Co. of Women founder and chief executive Tara Lorigan said the week had been created to highlight the challenges faced by female entrepreneurs and to improve awareness of the diversity of success achieved by women.
"We created women entrepreneurs week as a vehicle for sharing about the diversity of female success -- to encourage, inspire and champion women working on their own."
Dr Charity, who previously worked for Scion as a scientist, changed paths to found homestay network Look After Me.
The business is a national online market place for guests to book accommodation with home owners who have unused space (self-contained units and spare rooms).
"New Zealand has a reputation for world-class hospitality. The warmth of our people is our greatest asset," said Dr Charity.
Launched ahead of the Rugby World Cup in 2011, New Zealand's Homestay Network has been providing "pop-up" accommodation for major New Zealand events and have accommodation on 18 of New Zealand's 23 cycle trails.
"I've had a pretty typical entrepreneurial journey -- I've been burned out, ripped off and broke. But sometimes it's in the depth of hardships that the best learning is done."
Dr Charity recommended entrepreneurs "keep an eye on the dash" -- encouraging early stage business owners to develop systems to track and measure performance as well "learn to cat-nap", saying that entrepreneurship was gruelling at times.
Dr Charity's company Look After Me also supported the filming of Chinese reality TV show, Daddy, where are we Going?

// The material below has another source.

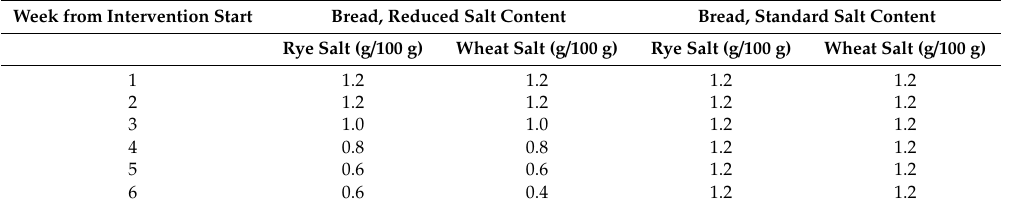
Table 1. Salt content in bread—Six weeks of gradual reduction, hereafter same level as week six. Week from Intervention Start Bread, Reduced Salt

Jointly funded by Air New Zealand and Tourism New Zealand and filmed in Rotorua and Waikato, five celebrity fathers and their children were home-hosted by Rotorua families.
The shows attracted an estimated 1.4 billion viewers globally and established a world record of 20 billion social mentions on Sina Webio (Chinese Facebook).
An estimated 75 minutes featured the celebrity fathers and their children enjoying home-hosting in Rotorua.
"In terms of PR, it's an entrepreneur's dream come true," Dr Charity said.
But she warned budding entrepreneurs not to underestimate the switch from paid employment.
"The first year will take every ounce of mental energy, self-belief, courage, commitment, integrity and ingenuity you can muster, create or borrow. But if you think you can do it -- throw your heart in the air, run like hell, seize and test every opportunity on the way but be sure to know how long your runway is ... it's a pretty fine line between lift-off and crash and burn."